A fully automatic shape based geo-spatial object recognition


Tezin Türü: Yüksek Lisans

Tezin Yürütüldüğü Kurum: Orta Doğu Teknik Üniversitesi, Mühendislik Fakültesi, Elektrik ve Elektronik Mühendisliği Bölümü, Türkiye

Tezin Onay Tarihi: 2012

Öğrenci: MUSTAFA ERGÜL

Danışman: ABDULLAH AYDIN ALATAN

Özet:

A great number of methods based on local features or global appearances have been proposed in the literature for geospatial object detection and recognition from satellite images. However, since these approaches do not have enough discriminative capabilities between object and non-object classes, they produce results with innumerable false positives during their detection process. Moreover, due to the sliding window mechanisms, these algorithms cannot yield exact location information for the detected objects.

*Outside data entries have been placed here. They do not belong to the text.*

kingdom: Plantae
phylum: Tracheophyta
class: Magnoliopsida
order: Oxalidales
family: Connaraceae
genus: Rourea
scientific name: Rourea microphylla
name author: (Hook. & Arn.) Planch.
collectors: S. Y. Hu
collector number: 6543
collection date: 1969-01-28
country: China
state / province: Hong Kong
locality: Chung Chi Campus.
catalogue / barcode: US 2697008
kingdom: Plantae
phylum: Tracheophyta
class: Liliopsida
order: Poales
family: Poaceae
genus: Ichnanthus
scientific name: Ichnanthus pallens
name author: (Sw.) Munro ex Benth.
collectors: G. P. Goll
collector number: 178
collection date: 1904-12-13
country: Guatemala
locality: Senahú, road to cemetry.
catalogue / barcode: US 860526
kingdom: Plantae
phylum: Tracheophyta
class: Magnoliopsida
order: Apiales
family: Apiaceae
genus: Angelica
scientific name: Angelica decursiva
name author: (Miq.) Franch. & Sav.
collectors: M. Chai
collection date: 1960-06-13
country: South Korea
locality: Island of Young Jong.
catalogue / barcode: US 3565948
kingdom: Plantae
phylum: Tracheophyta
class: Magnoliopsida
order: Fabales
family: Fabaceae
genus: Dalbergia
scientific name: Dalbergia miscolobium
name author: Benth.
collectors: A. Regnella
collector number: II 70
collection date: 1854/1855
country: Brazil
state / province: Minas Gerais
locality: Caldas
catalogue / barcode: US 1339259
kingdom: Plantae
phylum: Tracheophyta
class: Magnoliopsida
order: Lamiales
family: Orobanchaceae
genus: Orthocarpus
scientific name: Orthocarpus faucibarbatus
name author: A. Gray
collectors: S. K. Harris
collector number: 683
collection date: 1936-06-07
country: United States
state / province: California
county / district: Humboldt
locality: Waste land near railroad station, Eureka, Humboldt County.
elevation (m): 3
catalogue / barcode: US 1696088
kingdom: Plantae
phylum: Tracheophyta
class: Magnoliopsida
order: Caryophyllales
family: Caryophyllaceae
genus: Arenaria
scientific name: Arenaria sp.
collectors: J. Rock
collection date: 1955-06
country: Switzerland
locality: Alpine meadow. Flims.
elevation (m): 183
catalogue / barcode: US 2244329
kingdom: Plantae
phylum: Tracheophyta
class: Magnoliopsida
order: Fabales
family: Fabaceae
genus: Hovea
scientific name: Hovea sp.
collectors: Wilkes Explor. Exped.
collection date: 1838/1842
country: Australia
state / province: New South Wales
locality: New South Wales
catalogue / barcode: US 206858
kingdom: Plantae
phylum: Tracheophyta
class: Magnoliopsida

Therefore, a geospatial object recognition algorithm based on the object shape mask is proposed to minimize the aforementioned imperfections. In order to develop such a robust recognition system, foreground extraction performance of some of popular fully and semi-automatic image segmentation algorithms, such as normalized cut, k-means clustering, mean-shift for fully automatic, and interactive Graph-cut, GrowCut, GrabCut for semi-automatic, are evaluated in terms of their subjective and objective qualities. After this evaluation, the retrieval performance of some shape description techniques, such as ART, Hu moments and Fourier descriptors, are investigated quantitatively. In the proposed system, first of all, some hypothesis points are generated for a given test image. Then, the foreground extraction operation is achieved via GrabCut algorithm after utilizing these hypothesis points as if these are user inputs. Next, the extracted binary object masks are described by means of the integrated versions of shape description techniques. Afterwards, SVM classifier is used to identify the target objects. Finally, elimination of the multiple detections coming from the generation of hypothesis points is performed by some simple post-processing on the resultant masks. Experimental results reveal that the proposed algorithm has promising results in terms of accuracy in recognizing many geospatial objects, such as airplane and ship, from high resolution satellite imagery.